Failure in NERD pretending - Sept 8 & 9

My plan is, or should I say "was," to write up the mediation hypotheses testing part of my thesis results. It is not much. However, it is now 5min to 7pm. I have not even written a single word on it. I suppose officially I did not succeed in pretending to be a NERD this afternoon. It is so sad. I am so good at pretending and faking things I am not completely comfortable with. Sigh~

Well, I did do a little research on career intervention literatures, which can potentially be helpful for my 627 homework assignment as well as for my dissertation research later. Yet, priorities, priorities?! It is so frustrating to lost the selected references for various reasons, in addition to time out. Oh, I wish the system were designed a little more user friendly. Like we, as graduate students, can potentially do everything in a split second, or can afford to repeat trivial tasks unlimited times. Now I am officially complaining, which means I'd better stop right this moment. :-)

As for the failure, it did not help that I went to bed to late last night. The lunch at Sahara was good, but very sleep-inducing. Those two things together do not mix well with a NERD working toward a deadline. Learn the lesson for the future.

Anyhow I am glad that I went Contra last night. I did feel a little out of practice in the beginning. But it was entirely fun soon after. :-)

It was neat to see B. again and to know her awareness of her need for Jesus and her desire to draw close to Him.
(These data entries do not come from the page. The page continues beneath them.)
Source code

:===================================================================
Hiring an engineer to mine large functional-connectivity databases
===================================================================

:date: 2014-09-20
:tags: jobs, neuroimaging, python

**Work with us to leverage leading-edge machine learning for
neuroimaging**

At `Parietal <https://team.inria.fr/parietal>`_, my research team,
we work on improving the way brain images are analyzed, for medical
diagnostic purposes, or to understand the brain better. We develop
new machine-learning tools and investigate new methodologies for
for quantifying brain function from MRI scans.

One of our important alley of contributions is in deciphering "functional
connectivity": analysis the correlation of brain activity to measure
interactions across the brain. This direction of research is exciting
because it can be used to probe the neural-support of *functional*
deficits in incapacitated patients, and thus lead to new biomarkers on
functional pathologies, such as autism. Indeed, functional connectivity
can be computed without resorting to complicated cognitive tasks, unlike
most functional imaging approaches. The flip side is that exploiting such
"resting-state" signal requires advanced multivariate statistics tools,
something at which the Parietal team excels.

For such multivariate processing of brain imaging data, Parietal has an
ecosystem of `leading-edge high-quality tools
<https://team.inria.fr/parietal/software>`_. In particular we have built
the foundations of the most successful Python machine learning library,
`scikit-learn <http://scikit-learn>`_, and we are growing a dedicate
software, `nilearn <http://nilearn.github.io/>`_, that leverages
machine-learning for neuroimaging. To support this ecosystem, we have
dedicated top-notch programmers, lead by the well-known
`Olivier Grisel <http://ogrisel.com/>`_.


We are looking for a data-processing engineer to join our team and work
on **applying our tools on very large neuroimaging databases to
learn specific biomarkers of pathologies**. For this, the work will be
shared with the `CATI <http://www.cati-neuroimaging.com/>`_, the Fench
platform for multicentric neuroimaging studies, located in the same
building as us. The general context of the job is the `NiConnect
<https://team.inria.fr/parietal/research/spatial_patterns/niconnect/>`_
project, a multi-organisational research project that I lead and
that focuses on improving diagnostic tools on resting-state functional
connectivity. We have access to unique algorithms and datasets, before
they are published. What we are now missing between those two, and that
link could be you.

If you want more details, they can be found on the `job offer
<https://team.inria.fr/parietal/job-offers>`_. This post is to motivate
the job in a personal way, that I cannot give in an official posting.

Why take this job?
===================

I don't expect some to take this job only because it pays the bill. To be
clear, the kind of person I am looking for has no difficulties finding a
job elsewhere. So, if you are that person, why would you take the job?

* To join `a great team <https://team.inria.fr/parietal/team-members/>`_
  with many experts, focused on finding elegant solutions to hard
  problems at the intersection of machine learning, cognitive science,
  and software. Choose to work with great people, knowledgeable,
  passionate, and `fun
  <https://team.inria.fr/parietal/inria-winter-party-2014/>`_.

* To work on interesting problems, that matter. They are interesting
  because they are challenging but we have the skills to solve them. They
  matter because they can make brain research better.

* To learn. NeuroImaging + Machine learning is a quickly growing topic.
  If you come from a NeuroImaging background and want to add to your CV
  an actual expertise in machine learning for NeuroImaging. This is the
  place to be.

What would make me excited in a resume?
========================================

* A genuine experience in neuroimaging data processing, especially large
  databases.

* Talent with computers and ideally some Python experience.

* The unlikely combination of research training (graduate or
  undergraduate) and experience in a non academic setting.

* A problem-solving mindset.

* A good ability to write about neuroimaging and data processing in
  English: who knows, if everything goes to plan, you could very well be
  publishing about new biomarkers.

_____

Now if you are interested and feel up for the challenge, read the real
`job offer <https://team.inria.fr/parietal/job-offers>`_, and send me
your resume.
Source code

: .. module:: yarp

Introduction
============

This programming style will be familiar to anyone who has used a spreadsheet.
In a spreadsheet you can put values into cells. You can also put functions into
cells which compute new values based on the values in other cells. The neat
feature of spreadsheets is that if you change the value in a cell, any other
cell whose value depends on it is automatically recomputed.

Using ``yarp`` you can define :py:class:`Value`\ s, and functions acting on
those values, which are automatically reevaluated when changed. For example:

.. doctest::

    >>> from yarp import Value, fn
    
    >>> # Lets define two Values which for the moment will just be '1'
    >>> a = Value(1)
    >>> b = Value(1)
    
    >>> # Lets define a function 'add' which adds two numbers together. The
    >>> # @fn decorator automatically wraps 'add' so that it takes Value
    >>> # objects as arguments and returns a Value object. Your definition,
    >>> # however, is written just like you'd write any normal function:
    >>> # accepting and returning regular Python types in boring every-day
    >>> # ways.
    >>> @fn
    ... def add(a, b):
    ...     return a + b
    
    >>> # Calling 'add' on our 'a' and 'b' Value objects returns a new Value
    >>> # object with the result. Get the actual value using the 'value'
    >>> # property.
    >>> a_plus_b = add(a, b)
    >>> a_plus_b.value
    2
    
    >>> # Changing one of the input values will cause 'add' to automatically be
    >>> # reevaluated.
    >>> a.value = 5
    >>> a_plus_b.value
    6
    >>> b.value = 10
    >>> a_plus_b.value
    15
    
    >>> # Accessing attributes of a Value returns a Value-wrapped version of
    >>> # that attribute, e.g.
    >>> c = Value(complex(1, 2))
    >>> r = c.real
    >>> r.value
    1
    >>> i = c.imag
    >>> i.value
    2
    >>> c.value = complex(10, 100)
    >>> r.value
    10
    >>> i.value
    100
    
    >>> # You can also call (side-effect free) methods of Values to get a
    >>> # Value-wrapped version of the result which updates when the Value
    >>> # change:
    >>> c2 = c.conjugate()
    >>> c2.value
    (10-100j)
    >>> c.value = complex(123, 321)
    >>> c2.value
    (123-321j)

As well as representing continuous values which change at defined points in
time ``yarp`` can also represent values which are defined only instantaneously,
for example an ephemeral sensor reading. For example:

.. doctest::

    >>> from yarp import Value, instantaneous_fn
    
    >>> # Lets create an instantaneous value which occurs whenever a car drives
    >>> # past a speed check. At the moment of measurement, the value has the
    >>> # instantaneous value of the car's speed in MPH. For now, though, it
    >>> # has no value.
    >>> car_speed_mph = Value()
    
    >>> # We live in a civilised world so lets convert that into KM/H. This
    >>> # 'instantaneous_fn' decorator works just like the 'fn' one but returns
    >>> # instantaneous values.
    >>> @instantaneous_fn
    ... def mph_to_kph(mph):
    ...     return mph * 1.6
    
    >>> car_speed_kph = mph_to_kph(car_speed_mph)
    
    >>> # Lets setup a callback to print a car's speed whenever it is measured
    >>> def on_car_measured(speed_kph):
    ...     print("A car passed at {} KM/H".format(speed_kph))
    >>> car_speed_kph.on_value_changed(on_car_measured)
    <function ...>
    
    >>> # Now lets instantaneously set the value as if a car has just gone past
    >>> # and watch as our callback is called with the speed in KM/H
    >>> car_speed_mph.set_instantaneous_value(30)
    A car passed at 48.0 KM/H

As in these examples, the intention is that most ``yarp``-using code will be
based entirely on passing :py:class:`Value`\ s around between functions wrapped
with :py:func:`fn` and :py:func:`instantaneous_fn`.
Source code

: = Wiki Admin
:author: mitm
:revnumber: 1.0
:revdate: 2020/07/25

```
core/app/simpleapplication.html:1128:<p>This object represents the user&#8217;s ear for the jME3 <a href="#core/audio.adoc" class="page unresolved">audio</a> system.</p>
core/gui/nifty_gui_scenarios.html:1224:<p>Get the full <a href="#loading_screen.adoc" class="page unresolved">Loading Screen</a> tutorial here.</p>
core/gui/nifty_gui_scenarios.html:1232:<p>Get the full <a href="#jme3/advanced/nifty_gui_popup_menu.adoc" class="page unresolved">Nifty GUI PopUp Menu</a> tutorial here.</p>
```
God is the pursuer of our hearts. He uses hard times to draw us closer to Him and overcome evil with His goodness.

It was cool to talk with J. on spiritual conversations. Sharing the gospel can be so natural, instead of scary, forced, or offensive. I find that, as I grow closer to the LORD and stronger in the faith, it becomes so much easier to talk with various people about spiritual matters. My psychology training has surely increased my self-awareness and self-reflection to notice at times my discomfort about my faith and examine my heart and the underlying reasons. Dear LORD, thank You for being patient with me. :-) You are AWESOME. And it is AWESOME to know YOU and walk with YOU.